Il demeura dans cet état jusqu'en 1830, occupé seulement de sa profession d'avoué, qu'il a exercée pendant plus de 30 ans. Les événements de juillet étant survenus, ils réveillèrent les goûts révolutionnaires du prêtre apostat, et il donna à plein collier dans la nouveauté politique, comme il l'avait fait dans la nouveauté religieuse. On s'explique déjà comment M. Merlin était devenu député. La révolution, le trouvant tel qu'elle le désirait, le nomma juge au tribunal de Rodez, et appuya sa candidature aux élections.
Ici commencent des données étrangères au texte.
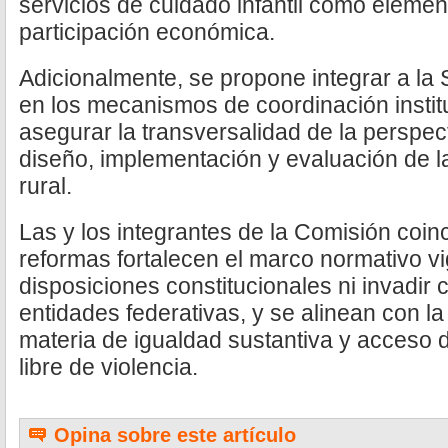
servicios de cuidado infantil como element
participación económica.
Adicionalmente, se propone integrar a la 
en los mecanismos de coordinación instituc
asegurar la transversalidad de la perspec
diseño, implementación y evaluación de la
rural.
Las y los integrantes de la Comisión coin
reformas fortalecen el marco normativo vi
disposiciones constitucionales ni invadir
entidades federativas, y se alinean con la
materia de igualdad sustantiva y acceso 
libre de violencia.
Opina sobre este artículo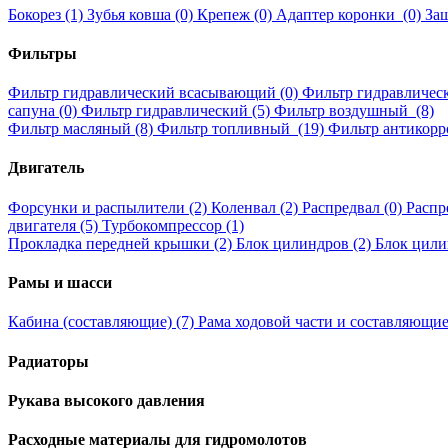
Бокорез (1)
Зубья ковша (0)
Крепеж (0)
Адаптер коронки (0)
Защ
Фильтры
Фильтр гидравлический всасывающий (0)
Фильтр гидравличес
сапуна (0)
Фильтр гидравлический (5)
Фильтр воздушный (8)
Фильтр масляный (8)
Фильтр топливный (19)
Фильтр антикорр
Двигатель
Форсунки и распылители (2)
Коленвал (2)
Распредвал (0)
Распр
двигателя (5)
Турбокомпрессор (1)
Прокладка передней крышки (2)
Блок цилиндров (2)
Блок цили
Рамы и шасси
Кабина (составляющие) (7)
Рама ходовой части и составляющие
Радиаторы
Рукава высокого давления
Расходные материалы для гидромолотов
Cependant, M. Merlin, désappointé une seconde fois, regrette de s'être laissé prendre de nouveau. Il pense sérieusement à faire une fin honorable. Il voudrait aller mourir dans le lieu qu'il n'aurait jamais dû quitter ; il tiendrait à honneur d'être enterré au pied de la croix qu'il a lui-même fait planter dans le cimetière de Sauveterre, et il sait que ce privilège n'est dû qu'aux pasteurs du lieu ; il sollicite donc la grâce d'une complète réhabilitation. Les affaires sont assez avancées, pour qu'il ait lieu d'espérer que tout viendra à bonne fin. Une difficulté, entre autres, s'est présentée, savoir, de réintégrer M. Merlin dans la cure de Sauveterre. Ce lieu est un canton, et le titulaire est inamovible. Les convenances veulent donc que l'on attende la vacance d'une autre cure pour y transférer M. le curé actuel de Sauveterre. Toutefois, quand il n'existera que cet obstacle à la réalisation des voeux de tous les catholiques du Rouergue, il sera levé par le désintéressement et la grande foi de ce pieux ecclésiastique.